Possible ways to break the comparison trap. Pick 1 or 3 and experiment to see what works for you. Keep testing it out until you have a successful recipe.
- Express gratitude daily
- Connect to compassion by seeing they are a human with needs like yours
- See the positive of what you can learn and learn it! Beware! Do not go down the negative, woe is me attitude. This is about personal growth, not poor me.
- Have a mantra of “I am enough”
- Build up your self-esteem, confidence, and/or self-love
- Limit or eliminate time spent on social media. UNFOLLOW people/groups/pages/businesses.
- Limit your exposure to your triggers of comparison.
- Make a list of your accomplishments.
- Become very clear on what you want in your life and head towards it.
All in all
Honestly, comparing yourself to others isn’t ALWAYS a bad thing. The one time it can benefit you is when it wakes you up to your inner desires and aspirations.
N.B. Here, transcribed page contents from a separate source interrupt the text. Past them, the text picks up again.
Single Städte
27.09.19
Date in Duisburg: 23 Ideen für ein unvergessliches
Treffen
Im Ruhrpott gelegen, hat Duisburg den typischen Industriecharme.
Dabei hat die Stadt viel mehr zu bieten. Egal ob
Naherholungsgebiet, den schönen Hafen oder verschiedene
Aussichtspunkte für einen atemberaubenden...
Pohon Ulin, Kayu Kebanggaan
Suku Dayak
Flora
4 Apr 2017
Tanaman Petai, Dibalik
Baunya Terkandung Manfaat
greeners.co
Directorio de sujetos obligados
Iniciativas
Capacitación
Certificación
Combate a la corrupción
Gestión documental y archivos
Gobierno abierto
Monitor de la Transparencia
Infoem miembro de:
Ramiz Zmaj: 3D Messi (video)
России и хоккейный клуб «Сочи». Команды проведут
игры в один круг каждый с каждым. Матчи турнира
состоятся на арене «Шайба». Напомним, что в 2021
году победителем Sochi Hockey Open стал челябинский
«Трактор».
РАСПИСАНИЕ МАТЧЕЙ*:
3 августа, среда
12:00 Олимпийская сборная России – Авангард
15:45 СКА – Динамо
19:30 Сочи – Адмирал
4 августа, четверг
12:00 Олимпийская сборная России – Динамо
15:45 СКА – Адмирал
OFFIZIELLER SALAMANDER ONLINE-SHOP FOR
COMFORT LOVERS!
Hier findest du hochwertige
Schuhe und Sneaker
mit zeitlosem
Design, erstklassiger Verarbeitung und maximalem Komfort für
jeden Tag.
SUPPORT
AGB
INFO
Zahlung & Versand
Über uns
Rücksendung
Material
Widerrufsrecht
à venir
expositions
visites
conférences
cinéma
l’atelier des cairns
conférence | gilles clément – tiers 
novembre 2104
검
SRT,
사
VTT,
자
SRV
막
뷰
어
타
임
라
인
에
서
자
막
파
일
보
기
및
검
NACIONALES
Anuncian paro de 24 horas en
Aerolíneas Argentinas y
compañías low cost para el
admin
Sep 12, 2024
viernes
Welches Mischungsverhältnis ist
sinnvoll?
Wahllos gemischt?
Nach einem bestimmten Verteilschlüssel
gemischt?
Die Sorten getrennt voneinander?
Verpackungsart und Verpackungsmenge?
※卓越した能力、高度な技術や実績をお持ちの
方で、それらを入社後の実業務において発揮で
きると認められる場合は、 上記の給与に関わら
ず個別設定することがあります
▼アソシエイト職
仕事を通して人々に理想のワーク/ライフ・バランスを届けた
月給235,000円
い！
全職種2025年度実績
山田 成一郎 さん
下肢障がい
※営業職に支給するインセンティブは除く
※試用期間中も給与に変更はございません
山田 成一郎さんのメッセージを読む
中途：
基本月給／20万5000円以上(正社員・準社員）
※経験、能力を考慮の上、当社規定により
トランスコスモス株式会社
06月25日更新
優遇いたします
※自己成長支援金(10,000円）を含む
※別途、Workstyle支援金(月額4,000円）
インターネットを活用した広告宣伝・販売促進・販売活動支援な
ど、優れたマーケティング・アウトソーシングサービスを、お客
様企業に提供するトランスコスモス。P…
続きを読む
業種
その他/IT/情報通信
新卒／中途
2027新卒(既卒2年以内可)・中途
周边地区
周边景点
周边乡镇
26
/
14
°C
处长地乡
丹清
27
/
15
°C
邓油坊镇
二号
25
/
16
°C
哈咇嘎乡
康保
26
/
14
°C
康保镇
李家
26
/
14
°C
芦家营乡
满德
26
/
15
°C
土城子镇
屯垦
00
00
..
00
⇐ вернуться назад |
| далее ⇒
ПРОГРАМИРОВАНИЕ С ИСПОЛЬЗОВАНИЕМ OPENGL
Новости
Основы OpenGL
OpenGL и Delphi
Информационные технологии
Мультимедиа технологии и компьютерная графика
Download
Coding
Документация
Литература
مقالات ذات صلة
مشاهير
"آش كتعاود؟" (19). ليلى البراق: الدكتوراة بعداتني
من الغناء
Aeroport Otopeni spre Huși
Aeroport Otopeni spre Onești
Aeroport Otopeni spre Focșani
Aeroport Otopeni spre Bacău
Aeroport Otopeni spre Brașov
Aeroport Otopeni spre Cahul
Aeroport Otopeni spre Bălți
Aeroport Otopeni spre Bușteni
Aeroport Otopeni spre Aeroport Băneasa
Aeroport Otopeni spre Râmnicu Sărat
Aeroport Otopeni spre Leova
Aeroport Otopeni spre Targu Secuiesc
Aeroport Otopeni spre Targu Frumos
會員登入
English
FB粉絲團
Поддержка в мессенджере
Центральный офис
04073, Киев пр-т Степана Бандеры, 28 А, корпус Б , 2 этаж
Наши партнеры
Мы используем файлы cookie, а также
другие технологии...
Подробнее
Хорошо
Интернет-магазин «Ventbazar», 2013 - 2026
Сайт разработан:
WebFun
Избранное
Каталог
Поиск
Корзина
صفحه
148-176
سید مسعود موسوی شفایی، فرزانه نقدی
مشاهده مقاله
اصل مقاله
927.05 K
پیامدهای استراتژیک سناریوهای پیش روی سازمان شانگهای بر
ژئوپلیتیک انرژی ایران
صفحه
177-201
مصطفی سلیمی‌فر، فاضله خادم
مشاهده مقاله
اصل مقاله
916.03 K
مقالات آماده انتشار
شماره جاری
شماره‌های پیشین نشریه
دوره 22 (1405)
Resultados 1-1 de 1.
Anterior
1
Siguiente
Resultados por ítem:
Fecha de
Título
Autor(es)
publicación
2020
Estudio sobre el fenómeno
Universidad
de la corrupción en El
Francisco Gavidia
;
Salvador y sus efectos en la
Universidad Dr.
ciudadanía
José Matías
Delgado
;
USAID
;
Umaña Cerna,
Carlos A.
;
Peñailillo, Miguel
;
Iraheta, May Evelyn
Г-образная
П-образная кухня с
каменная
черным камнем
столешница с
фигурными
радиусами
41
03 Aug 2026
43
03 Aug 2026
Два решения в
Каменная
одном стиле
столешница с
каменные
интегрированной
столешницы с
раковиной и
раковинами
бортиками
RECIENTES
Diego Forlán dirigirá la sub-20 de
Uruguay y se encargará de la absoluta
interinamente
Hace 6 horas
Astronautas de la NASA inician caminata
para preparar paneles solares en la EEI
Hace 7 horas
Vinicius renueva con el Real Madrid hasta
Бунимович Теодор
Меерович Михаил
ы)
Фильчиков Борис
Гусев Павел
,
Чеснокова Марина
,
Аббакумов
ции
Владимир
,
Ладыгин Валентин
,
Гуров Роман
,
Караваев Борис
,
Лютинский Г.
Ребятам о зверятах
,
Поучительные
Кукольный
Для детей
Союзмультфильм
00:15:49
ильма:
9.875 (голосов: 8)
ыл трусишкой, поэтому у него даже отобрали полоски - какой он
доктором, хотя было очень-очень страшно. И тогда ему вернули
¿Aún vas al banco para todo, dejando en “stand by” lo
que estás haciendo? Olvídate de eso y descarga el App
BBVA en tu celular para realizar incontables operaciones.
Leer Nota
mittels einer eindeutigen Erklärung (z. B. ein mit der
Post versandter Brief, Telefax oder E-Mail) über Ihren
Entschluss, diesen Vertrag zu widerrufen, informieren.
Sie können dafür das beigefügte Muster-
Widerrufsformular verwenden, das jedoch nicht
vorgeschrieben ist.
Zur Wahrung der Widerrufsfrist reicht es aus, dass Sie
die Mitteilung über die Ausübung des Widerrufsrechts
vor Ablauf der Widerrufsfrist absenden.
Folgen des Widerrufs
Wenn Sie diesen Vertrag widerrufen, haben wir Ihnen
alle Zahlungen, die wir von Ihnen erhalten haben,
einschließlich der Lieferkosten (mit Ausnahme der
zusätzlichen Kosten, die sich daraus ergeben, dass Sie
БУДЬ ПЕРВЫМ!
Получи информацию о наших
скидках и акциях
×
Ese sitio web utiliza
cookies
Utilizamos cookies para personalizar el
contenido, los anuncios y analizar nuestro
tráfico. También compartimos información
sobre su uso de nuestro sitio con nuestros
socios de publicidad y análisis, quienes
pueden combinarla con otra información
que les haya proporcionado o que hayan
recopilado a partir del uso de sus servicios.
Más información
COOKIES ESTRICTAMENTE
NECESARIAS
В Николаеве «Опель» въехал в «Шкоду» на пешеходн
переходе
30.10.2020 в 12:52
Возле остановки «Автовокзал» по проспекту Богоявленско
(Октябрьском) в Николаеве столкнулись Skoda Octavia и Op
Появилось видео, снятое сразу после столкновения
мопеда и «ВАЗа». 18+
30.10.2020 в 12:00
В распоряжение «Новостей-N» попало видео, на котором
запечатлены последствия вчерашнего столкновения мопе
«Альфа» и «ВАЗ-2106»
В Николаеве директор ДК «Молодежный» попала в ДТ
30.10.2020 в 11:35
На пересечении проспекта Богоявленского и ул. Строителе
If this happens, take action and focus your energy on attracting and getting what you want. If your life is improving and you are having growth, connection, and you’re thriving, have at it!
Otherwise, in short, making comparisons with others just sets you up for failure. Imagine if you could cultivate the comparison game to a positive art form. Stop comparing and seeing the lack, or negativity, which causes dark clouds of misery in your life.
Instead, use comparison as a positive to become a better person, make connections, and celebrate your uniqueness.